REQUEST 1 >>
Write out the rows as a numbered list, skipping blank lines, from the line containing "What is the largest slice in the pie chart?" down to the line containing "What is the average", with both of those lines included.

PASSAGE >>
RE: [PATCH] KVM: x86: Implement PCID/INVPCID for guests with EPT

[Date Prev][Date Next][Thread Prev][Thread Next][Date Index][Thread Index]

 



> On 05/10/2012 03:32 AM, Mao, Junjie wrote:
> > This patch handles PCID/INVPCID for guests.
> >
> > Process-context identifiers (PCIDs) are a facility by which a logical processor
> may cache information for multiple linear-address spaces so that the processor
> may retain cached information when software switches to a different
> linear-address space. Refer to section 4.10.1 in IA32 Intel Software Developer's
> Manual Volume 3A for details.
> >
> > For guests with EPT, the PCID feature is enabled and INVPCID behaves as
> running natively.
> > For guests without EPT, the PCID feature is disabled and INVPCID triggers
> #UD.
> >
> >
> > diff --git a/arch/x86/include/asm/kvm_host.h
> > b/arch/x86/include/asm/kvm_host.h index 74c9edf..bb9a707 100644
> > --- a/arch/x86/include/asm/kvm_host.h
> > +++ b/arch/x86/include/asm/kvm_host.h
> > @@ -52,7 +52,7 @@
> >  #define CR4_RESERVED_BITS
> \
> >  	(~(unsigned long)(X86_CR4_VME | X86_CR4_PVI | X86_CR4_TSD |
> X86_CR4_DE\
> >  			  | X86_CR4_PSE | X86_CR4_PAE | X86_CR4_MCE     \
> > -			  | X86_CR4_PGE | X86_CR4_PCE | X86_CR4_OSFXSR  \
> > +			  | X86_CR4_PGE | X86_CR4_PCE | X86_CR4_OSFXSR |
> X86_CR4_PCIDE \
> >  			  | X86_CR4_OSXSAVE | X86_CR4_SMEP |
> X86_CR4_RDWRGSFS \
> >  			  | X86_CR4_OSXMMEXCPT | X86_CR4_VMXE))
> 
> We should hide cr4.pcide from nested vmx, until we prepare that code to
> handle it.

SOURCE MATERIAL >>

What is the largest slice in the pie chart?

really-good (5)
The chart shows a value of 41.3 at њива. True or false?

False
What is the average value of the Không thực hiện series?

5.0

* * *

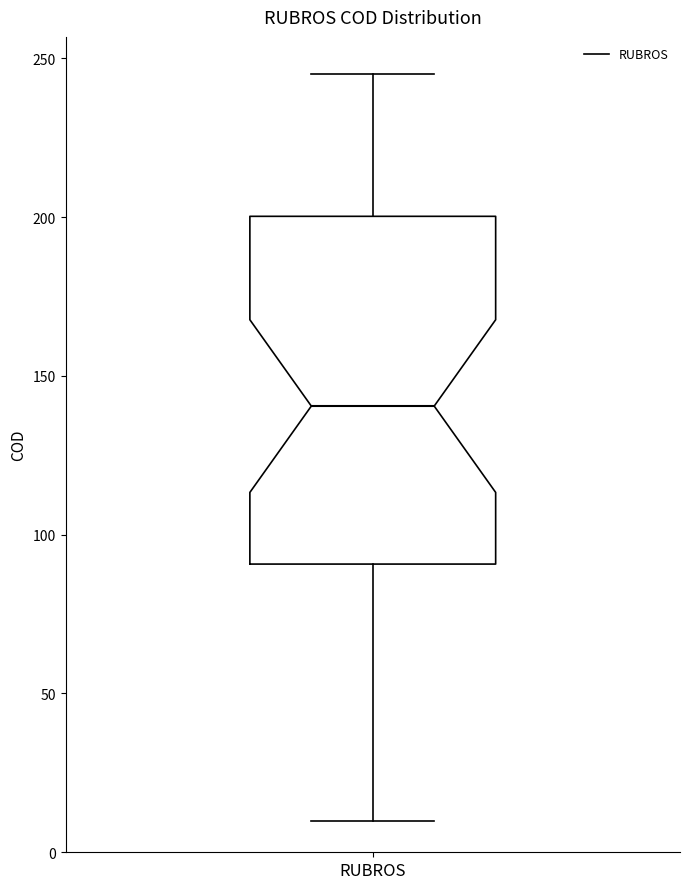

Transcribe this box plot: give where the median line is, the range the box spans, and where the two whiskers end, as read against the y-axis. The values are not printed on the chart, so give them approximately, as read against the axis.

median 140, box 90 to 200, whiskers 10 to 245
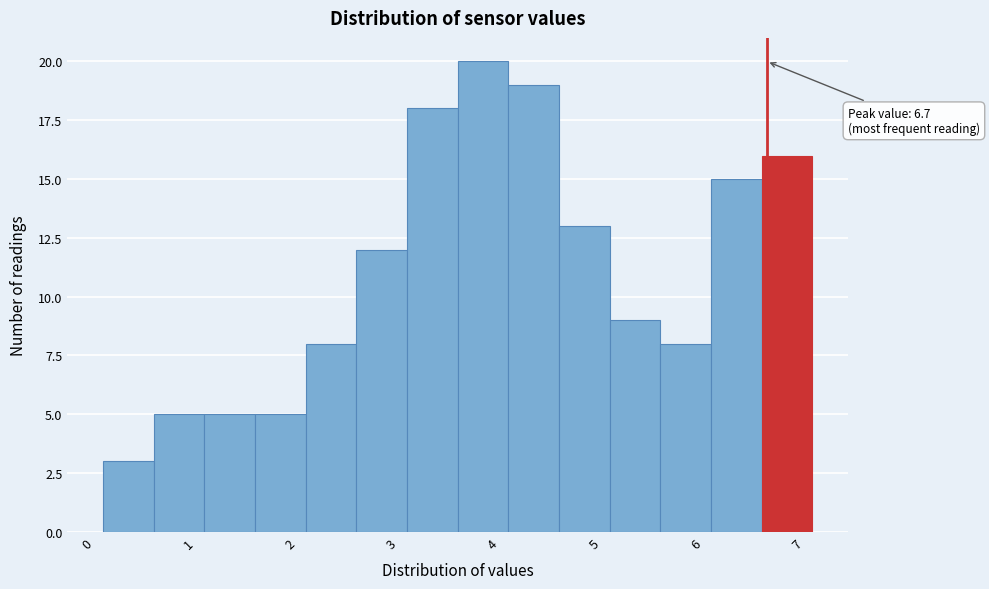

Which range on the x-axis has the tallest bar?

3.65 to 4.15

REQUEST 2 >>
Answer these questions about the KVM patch message:
(a) Which section and volume of the Intel manual does the patch description point readers to?
(b) What does INVPCID trigger for guests without EPT?
(c) What does the reply say should be hidden from nested vmx?

EXERCISE RESPONSE 1 >>
1. What is the largest slice in the pie chart?
2. really-good (5)
3. The chart shows a value of 41.3 at њива. True or false?
4. False
5. What is the average value of the Không thực hiện series?

EXERCISE RESPONSE 2 >>
(a) Section 4.10.1 in IA32 Intel Software Developer's Manual Volume 3A
(b) #UD
(c) cr4.pcide